▶ _What to produce_
Word for word, return the lines from the start of the entries below through the line that has "image of neoplastic".

▶ _Data for this task_

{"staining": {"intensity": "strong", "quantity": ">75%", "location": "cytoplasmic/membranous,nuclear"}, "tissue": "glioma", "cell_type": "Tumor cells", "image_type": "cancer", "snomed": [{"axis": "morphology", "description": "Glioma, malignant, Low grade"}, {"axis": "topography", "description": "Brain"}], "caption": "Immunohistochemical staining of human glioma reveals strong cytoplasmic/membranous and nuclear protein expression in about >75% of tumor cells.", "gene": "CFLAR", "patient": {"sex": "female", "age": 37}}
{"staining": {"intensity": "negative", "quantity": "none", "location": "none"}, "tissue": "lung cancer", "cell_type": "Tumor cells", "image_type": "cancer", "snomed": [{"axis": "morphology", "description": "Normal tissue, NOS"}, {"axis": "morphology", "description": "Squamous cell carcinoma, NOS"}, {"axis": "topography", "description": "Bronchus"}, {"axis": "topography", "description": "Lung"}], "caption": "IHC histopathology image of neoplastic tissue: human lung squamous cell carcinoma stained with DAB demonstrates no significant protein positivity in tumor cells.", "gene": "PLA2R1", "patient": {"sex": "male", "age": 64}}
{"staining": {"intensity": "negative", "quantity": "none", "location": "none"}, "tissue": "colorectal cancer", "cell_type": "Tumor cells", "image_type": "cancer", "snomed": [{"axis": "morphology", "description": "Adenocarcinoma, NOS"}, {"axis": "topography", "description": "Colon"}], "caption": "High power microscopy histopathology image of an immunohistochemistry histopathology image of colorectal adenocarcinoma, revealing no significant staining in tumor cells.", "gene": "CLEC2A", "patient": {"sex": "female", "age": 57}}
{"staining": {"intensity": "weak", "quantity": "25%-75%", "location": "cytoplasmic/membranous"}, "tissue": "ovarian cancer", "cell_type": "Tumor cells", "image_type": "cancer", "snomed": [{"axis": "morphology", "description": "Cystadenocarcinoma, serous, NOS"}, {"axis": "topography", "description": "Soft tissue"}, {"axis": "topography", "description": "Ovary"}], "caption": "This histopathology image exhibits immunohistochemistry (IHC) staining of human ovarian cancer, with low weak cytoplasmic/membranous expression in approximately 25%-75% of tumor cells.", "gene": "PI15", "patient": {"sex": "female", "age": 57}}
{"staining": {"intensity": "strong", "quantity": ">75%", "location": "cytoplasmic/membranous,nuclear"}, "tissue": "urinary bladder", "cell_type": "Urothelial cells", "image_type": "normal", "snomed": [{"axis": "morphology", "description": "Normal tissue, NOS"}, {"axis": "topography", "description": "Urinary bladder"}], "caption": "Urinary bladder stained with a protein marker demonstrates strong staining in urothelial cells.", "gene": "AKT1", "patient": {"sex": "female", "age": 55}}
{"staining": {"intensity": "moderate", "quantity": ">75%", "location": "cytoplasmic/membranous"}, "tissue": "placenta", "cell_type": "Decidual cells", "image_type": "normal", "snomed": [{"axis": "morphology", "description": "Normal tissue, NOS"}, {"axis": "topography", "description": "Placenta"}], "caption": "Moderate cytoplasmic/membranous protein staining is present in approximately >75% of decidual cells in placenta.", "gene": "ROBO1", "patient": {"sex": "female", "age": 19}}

▶ _Response below_
{"staining": {"intensity": "strong", "quantity": ">75%", "location": "cytoplasmic/membranous,nuclear"}, "tissue": "glioma", "cell_type": "Tumor cells", "image_type": "cancer", "snomed": [{"axis": "morphology", "description": "Glioma, malignant, Low grade"}, {"axis": "topography", "description": "Brain"}], "caption": "Immunohistochemical staining of human glioma reveals strong cytoplasmic/membranous and nuclear protein expression in about >75% of tumor cells.", "gene": "CFLAR", "patient": {"sex": "female", "age": 37}}
{"staining": {"intensity": "negative", "quantity": "none", "location": "none"}, "tissue": "lung cancer", "cell_type": "Tumor cells", "image_type": "cancer", "snomed": [{"axis": "morphology", "description": "Normal tissue, NOS"}, {"axis": "morphology", "description": "Squamous cell carcinoma, NOS"}, {"axis": "topography", "description": "Bronchus"}, {"axis": "topography", "description": "Lung"}], "caption": "IHC histopathology image of neoplastic tissue: human lung squamous cell carcinoma stained with DAB demonstrates no significant protein positivity in tumor cells.", "gene": "PLA2R1", "patient": {"sex": "male", "age": 64}}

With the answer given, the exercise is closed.